The key challenge practitioners face is designing efficient algorithms which are guaranteed to generate random samples from the correct distribution. This is a fundamental computational task which lies at the heart of a vast array of real-world applications, including the recent revolution in generative artificial intelligence, the design of algorithms which simultaneously operate on user data while protecting user privacy, the study of materials in physics and chemistry, and statistical inference in science more broadly.
The goal of this project will be to develop new mathematical tools to analyze sampling algorithms used ubiquitously in practice. The project will focus on a few foundational problems in theoretical computer science which have been open for decades. The insights derived from this research will be leveraged to design new algorithms which are not only fast in practice but also come with mathematically rigorous guarantees on the quality of their output.

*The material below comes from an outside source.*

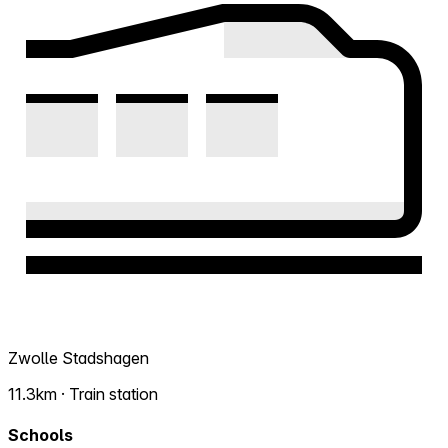
Zwolle Stadshagen
11.3km · Train station
Schools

This research will be conducted in collaboration with a graduate student and integrated into educational materials at the undergraduate and graduate levels.
Sampling is a universal algorithmic primitive for manipulating and understanding complex and high-dimensional probability distributions, with applications to materials science, statistical physics, Bayesian inference, differential privacy, fairness, generative artificial intelligence, and more. However, the fundamental challenge practitioners face is designing efficient algorithms which are guaranteed to generate random samples from the correct distribution.
This project aims to develop robust mathematical techniques for analyzing Markov chains, which are algorithms ubiquitously used in practice for sampling, optimization, and inference tasks. We focus on three basic problems along the boundary between computationally tractable and intractable, each of which captures a specific barrier in the field: (1) Prove that local Markov chains like Glauber dynamics efficiently sample a uniformly random proper coloring of any graph with maximum degree d as long as q >= d+2.
This 30-year-old open problem is central to understanding the worst-case complexity of sampling for general graphical models in statistical physics and machine learning. (2) Show that, in polynomial time, local Markov chains achieve optimal correlation with the ground truth in the stochastic block model of community detection. This is an important problem towards explaining the empirical efficacy of Markov chains in solving optimization and inference tasks despite failing to efficiently converge to stationarity.
The insights from this direction will also provide a foothold for designing new inference algorithms which succeed when naive Markov chains fail. (3) Given that real-world instances are typically not worst-case, understanding when and how we can circumvent known NP-hardness barriers for sampling is an important endeavor. A representative average-case problem in this direction is to design an efficient algorithm which samples a uniformly random independent set in a random graph.
This award reflects NSF's statutory mission and has been deemed worthy of support through evaluation using the Foundation's intellectual merit and broader impacts review criteria.